I am in the process of vetting a few different small apartment properties. That being said I have some private money lenders that are interested. My problem is, I don't know how to structure the loan.
To give you a few details, a 28-unit complex is listed for $850,000. Seller is asking for 25% down and is willing to do a LC, 7 year term amortized over 20 years. If I had one investor to give me $212,500, how should I structure repayment? Need more information?
Appreciate the help!
Break ownership up of the property, and thus the profits, by a 1,000 dollar increment, and have a simple math formula.
850,000 - 25% (212,500) = 637,500 (637.5 shares)
100/850= .11765% per share.
Owner with the 25% down gets 25% of the profit (obviously), and the rest of the owners split the remaining balance by .11765 * X, where X represents their numbers of shares (by the 1,000 USD they pay in).
Form the location as an LLC, and assign shares that way.
Thank you for the information. Have you done this in the past? Are there other options out there?
In order to make a suggestion I would need following information:
- A.Does property cash flow with given terms and down payment?

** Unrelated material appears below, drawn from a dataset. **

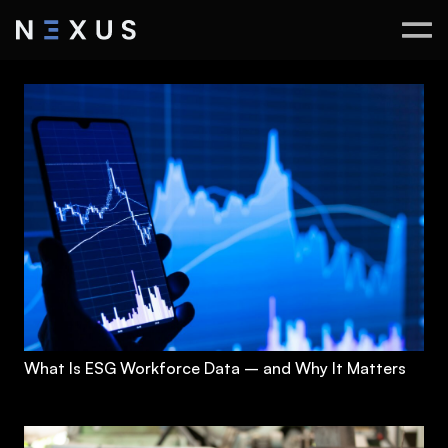
What Is ESG Workforce Data – and Why It Matters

- B.If not, what has to be done to create a cash flow?
- C.How much time it will take to get property rehabbed.
- D.How much money.
- E.Who is going to manage the rehab and the property? If it is you, how much experience do you have?
What I am trying to determine is risk factor which also depends on your experience and what are you bringing to the table. With that information I could tell you few ways that the deal could be structured.